Thursday, October 1, 2009

World Rabies Day

With World Rabies Day being observed earlier this week (Monday September 28th), I thought this would be a good reminder of the importance of vaccinating pets for rabies. September is also the month that the state, county and local health departments in Ashtabula County put out oral rabies vaccine bait aimed at providing the raccoon population with some immunity toward this deadly disease that affects wildlife, pets and people. Here are some interesting facts about rabies:

  • 55,000 people worldwide die from rabies every year

  • widespread rabies vaccination in the United States has reduced the human deaths in this country to just a few every year.

  • Even so, thousands of wild animals test positive for rabies in the US every year and rabies cases in dogs and cats number in the hundreds. (6,841 wild and domestic animals tested positive in 2008)

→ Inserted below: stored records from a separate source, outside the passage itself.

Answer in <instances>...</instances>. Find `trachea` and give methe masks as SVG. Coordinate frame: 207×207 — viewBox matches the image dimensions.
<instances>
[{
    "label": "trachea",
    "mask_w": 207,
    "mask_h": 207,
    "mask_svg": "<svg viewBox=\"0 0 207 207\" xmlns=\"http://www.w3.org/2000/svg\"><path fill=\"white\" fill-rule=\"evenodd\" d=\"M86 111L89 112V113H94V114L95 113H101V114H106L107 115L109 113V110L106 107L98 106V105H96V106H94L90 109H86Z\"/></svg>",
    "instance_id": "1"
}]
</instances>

  • Cats are the number one domestic animal testing positive for rabies. (294 cases of rabies in cats reported in 2008)

  • Rabies is always fatal once symptoms appear.

  • In 2008, a 55 year old man from Missouri died of rabies. He had been bitten on the ear by a bat 30 days before the symptoms began and did not seek treatment until after the symptoms started.

  • In Ohio in 2008, there were 64 reported rabies cases. 5 raccoons, 55 bats, 3 skunks and 1 coyote.

  • In Pennsylvania in 2008, there were 431 reported rabies cases. 60 in domestic animals including 53 cats, 3 cattle, 3 dogs, 1 sheep or goat. 371 in wild animals including 228 raccoons, 43 bats, 71 skunks, 25 fox, 2 bobcats, 2 groundhogs.

Rabies in nearly 100% preventable. Vaccinate your pets (dogs, cats, ferrets and horses) against rabies. If you or anyone in your family is bitten or scratched by a wild animal or unknown pet, contact your doctor. If your pet is bitten or scratched by a wild animal or stray animal, call your veterinarian.